Johnson & Swarbrick is a family-owned and -run poultry business at Swainson House Farm in the village of Goosnargh, in picturesque Lancashire in the north of England. They are pretty famous in culinary circles, with their corn-fed Goosnargh ducks (a cross between the Aylesbury and Peking ducks) and chickens being cooked and served by some of the country’s best-known chefs, including Nigel Howarth of Northcote Manor in nearby Blackburn; Mark Hix of Hix Restaurants in London and Lyme Regis; Chris and Jeff Galvin of Galvin Restaurants in London, Edinburgh, and the English countryside; and Sydney Aldridge of London's celebrated Fortnum & Mason. (The farm also raises wheat-fed duck and, for the Christmas season, corn-fed geese and turkeys.)[related]
I was met with Northern hospitality when I visited Johnson & Swarbrick. Kara Johnson, daughter of the farm's late co-founder, Reg Johnson, is a very down-to-earth and affable lady who speaks fondly about the history of the business and about her father, who was affectionately known as "the poultry legend."

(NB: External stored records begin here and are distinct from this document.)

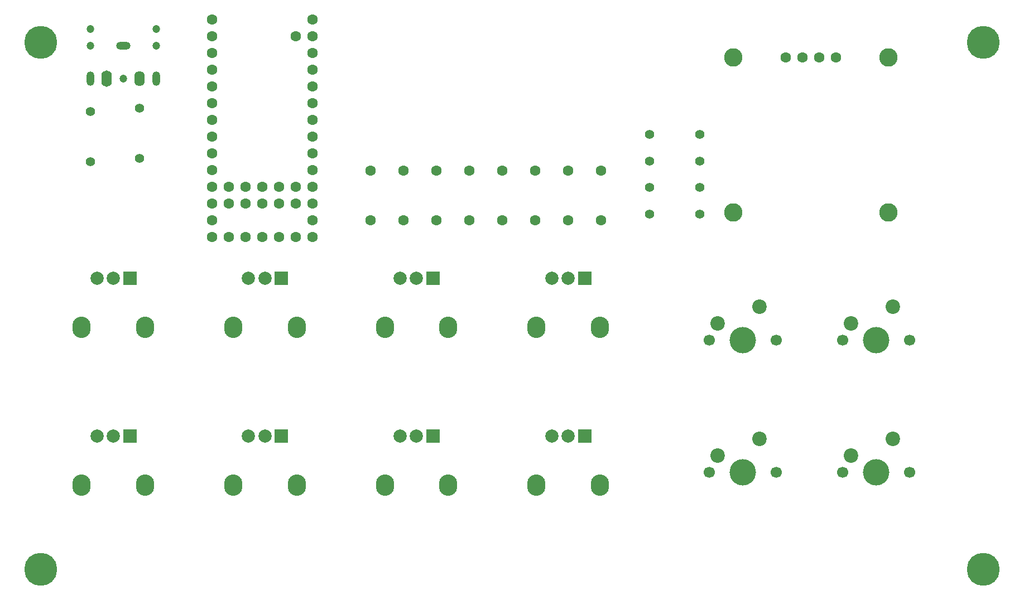
<source format=gbr>
%TF.GenerationSoftware,KiCad,Pcbnew,9.0.2*%
%TF.CreationDate,2025-08-22T18:27:53+01:00*%
%TF.ProjectId,MC8P_MIDI_CONTROLLER,4d433850-5f4d-4494-9449-5f434f4e5452,rev?*%
%TF.SameCoordinates,Original*%
%TF.FileFunction,Soldermask,Bot*%
%TF.FilePolarity,Negative*%
%FSLAX46Y46*%
G04 Gerber Fmt 4.6, Leading zero omitted, Abs format (unit mm)*
G04 Created by KiCad (PCBNEW 9.0.2) date 2025-08-22 18:27:53*
%MOMM*%
%LPD*%
G01*
G04 APERTURE LIST*
%ADD10C,1.397000*%
%ADD11O,2.780000X3.240000*%
%ADD12R,2.000000X2.000000*%
%ADD13C,2.000000*%
%ADD14C,2.800000*%
%ADD15C,1.600000*%
%ADD16C,5.000000*%
%ADD17C,1.700000*%
%ADD18C,4.000000*%
%ADD19C,2.200000*%
%ADD20C,1.200000*%
%ADD21O,1.200000X2.200000*%
%ADD22O,1.600000X2.300000*%
%ADD23O,2.200000X1.200000*%
%ADD24O,1.600000X2.500000*%
G04 APERTURE END LIST*
D10*
%TO.C,R5*%
X33480000Y-44120000D03*
X33480000Y-36500000D03*
%TD*%
%TO.C,R3*%
X125980000Y-44000000D03*
X118360000Y-44000000D03*
%TD*%
%TO.C,R2*%
X125980000Y-48000000D03*
X118360000Y-48000000D03*
%TD*%
D11*
%TO.C,RV5*%
X41782700Y-93244200D03*
X32182700Y-93244200D03*
D12*
X39482700Y-85744200D03*
D13*
X36982700Y-85744200D03*
X34482700Y-85744200D03*
%TD*%
D11*
%TO.C,RV6*%
X64782700Y-93244200D03*
X55182700Y-93244200D03*
D12*
X62482700Y-85744200D03*
D13*
X59982700Y-85744200D03*
X57482700Y-85744200D03*
%TD*%
D14*
%TO.C,SSD1306*%
X154540000Y-51805000D03*
X154540000Y-28305000D03*
X131040000Y-51805000D03*
X131040000Y-28305000D03*
D15*
X146600000Y-28305000D03*
X144060000Y-28305000D03*
X141520000Y-28305000D03*
X138980000Y-28305000D03*
%TD*%
D16*
%TO.C,REF\u002A\u002A*%
X25980000Y-26000000D03*
%TD*%
D10*
%TO.C,R1*%
X125980000Y-52100000D03*
X118360000Y-52100000D03*
%TD*%
D17*
%TO.C,SW2*%
X147630000Y-71250000D03*
D18*
X152710000Y-71250000D03*
D17*
X157790000Y-71250000D03*
D19*
X155250000Y-66170000D03*
X148900000Y-68710000D03*
%TD*%
D15*
%TO.C,C3*%
X85980000Y-53000000D03*
X85980000Y-45500000D03*
%TD*%
D16*
%TO.C,REF\u002A\u002A*%
X168980000Y-26000000D03*
%TD*%
D11*
%TO.C,RV2*%
X64782700Y-69284200D03*
X55182700Y-69284200D03*
D12*
X62482700Y-61784200D03*
D13*
X59982700Y-61784200D03*
X57482700Y-61784200D03*
%TD*%
D15*
%TO.C,C7*%
X100980000Y-53000000D03*
X100980000Y-45500000D03*
%TD*%
D11*
%TO.C,RV4*%
X110782700Y-69284200D03*
X101182700Y-69284200D03*
D12*
X108482700Y-61784200D03*
D13*
X105982700Y-61784200D03*
X103482700Y-61784200D03*
%TD*%
D15*
%TO.C,C1*%
X75980000Y-53000000D03*
X75980000Y-45500000D03*
%TD*%
D17*
%TO.C,SW3*%
X127400000Y-91250000D03*
D18*
X132480000Y-91250000D03*
D17*
X137560000Y-91250000D03*
D19*
X135020000Y-86170000D03*
X128670000Y-88710000D03*
%TD*%
D11*
%TO.C,RV8*%
X110782700Y-93244200D03*
X101182700Y-93244200D03*
D12*
X108482700Y-85744200D03*
D13*
X105982700Y-85744200D03*
X103482700Y-85744200D03*
%TD*%
D15*
%TO.C,C4*%
X90980000Y-53000000D03*
X90980000Y-45500000D03*
%TD*%
D17*
%TO.C,SW1*%
X127400000Y-71250000D03*
D18*
X132480000Y-71250000D03*
D17*
X137560000Y-71250000D03*
D19*
X135020000Y-66170000D03*
X128670000Y-68710000D03*
%TD*%
D16*
%TO.C,*%
X25980000Y-106000000D03*
%TD*%
D15*
%TO.C,C8*%
X95980000Y-53000000D03*
X95980000Y-45500000D03*
%TD*%
D11*
%TO.C,RV1*%
X41782700Y-69284200D03*
X32182700Y-69284200D03*
D12*
X39482700Y-61784200D03*
D13*
X36982700Y-61784200D03*
X34482700Y-61784200D03*
%TD*%
D15*
%TO.C,U1*%
X51980000Y-22500000D03*
X51980000Y-25040000D03*
X51980000Y-27580000D03*
X51980000Y-30120000D03*
X51980000Y-32660000D03*
X51980000Y-35200000D03*
X51980000Y-37740000D03*
X51980000Y-40280000D03*
X51980000Y-42820000D03*
X51980000Y-45360000D03*
X51980000Y-47900000D03*
X51980000Y-50440000D03*
X51980000Y-52980000D03*
X51980000Y-55520000D03*
X54520000Y-55520000D03*
X57060000Y-55520000D03*
X59600000Y-55520000D03*
X62140000Y-55520000D03*
X64680000Y-55520000D03*
X67220000Y-55520000D03*
X67220000Y-52980000D03*
X67220000Y-50440000D03*
X67220000Y-47900000D03*
X67220000Y-45360000D03*
X67220000Y-42820000D03*
X67220000Y-40280000D03*
X67220000Y-37740000D03*
X67220000Y-35200000D03*
X67220000Y-32660000D03*
X67220000Y-30120000D03*
X67220000Y-27580000D03*
X67220000Y-25040000D03*
X67220000Y-22500000D03*
X64680000Y-25040000D03*
X64680000Y-50440000D03*
X64680000Y-47900000D03*
X62140000Y-50440000D03*
X62140000Y-47900000D03*
X59600000Y-50440000D03*
X59600000Y-47900000D03*
X57060000Y-50440000D03*
X57060000Y-47900000D03*
X54520000Y-50440000D03*
X54520000Y-47900000D03*
%TD*%
D10*
%TO.C,R4*%
X125980000Y-40000000D03*
X118360000Y-40000000D03*
%TD*%
D15*
%TO.C,C2*%
X80980000Y-53000000D03*
X80980000Y-45500000D03*
%TD*%
D11*
%TO.C,RV7*%
X87782700Y-93244200D03*
X78182700Y-93244200D03*
D12*
X85482700Y-85744200D03*
D13*
X82982700Y-85744200D03*
X80482700Y-85744200D03*
%TD*%
D17*
%TO.C,SW4*%
X147630000Y-91250000D03*
D18*
X152710000Y-91250000D03*
D17*
X157790000Y-91250000D03*
D19*
X155250000Y-86170000D03*
X148900000Y-88710000D03*
%TD*%
D11*
%TO.C,RV3*%
X87782700Y-69284200D03*
X78182700Y-69284200D03*
D12*
X85482700Y-61784200D03*
D13*
X82982700Y-61784200D03*
X80482700Y-61784200D03*
%TD*%
D20*
%TO.C,J1*%
X43480000Y-26500000D03*
X43480000Y-24000000D03*
X38480000Y-31500000D03*
X33480000Y-26500000D03*
X33480000Y-24000000D03*
D21*
X43480000Y-31500000D03*
D22*
X40980000Y-31500000D03*
D23*
X38480000Y-26500000D03*
D21*
X33480000Y-31500000D03*
D24*
X35980000Y-31500000D03*
%TD*%
D16*
%TO.C,REF\u002A\u002A*%
X168980000Y-106000000D03*
%TD*%
D15*
%TO.C,C6*%
X105980000Y-53000000D03*
X105980000Y-45500000D03*
%TD*%
D10*
%TO.C,R6*%
X40980000Y-43620000D03*
X40980000Y-36000000D03*
%TD*%
D15*
%TO.C,C5*%
X110980000Y-53000000D03*
X110980000Y-45500000D03*
%TD*%
M02*

</source>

"Dad was quite a character and very passionate about the product," she says, "[and] yes, I do feel this helped in selling the product. Having said that, a lot of time was spent perfecting the feed and husbandry of the birds, and the product we now have stands on its merits."
She joined the business when she was 17, after having long insisted that she wouldn’t. Her father had just starting taking her out to meet customers and teaching her the sales side of the business when he passed away, in 2015.
The farm originally produced eggs and milk, then started raising chickens, which in turn led to raising ducks. "My grandparents bought Swainson House Farm back in the early 1960s," Johnson tells me. "Back then the farm had 20,000 laying hens, fed via our own feeding mill. Also we stocked a few pigs before adding a milking parlor with a herd of 100 cows."
In the mid-1980s, Reg Johnson met chef Paul Heathcote, who had just moved to the Preston Marriott Hotel in Broughton, a few miles from Goosnargh, after a turn at the famous Le Manoir aux Quat'Saisons near Oxford. "In conversation," says Johnson, "Paul mentioned that he wished he could source a quality English corn-fed chicken for his menu. At this time, my father was looking to diversify, as he could see farming was changing and they were not getting a good price for milk, so after some thought and through trial and error, and a few tasting sessions, the Goosnargh corn-fed chicken was born."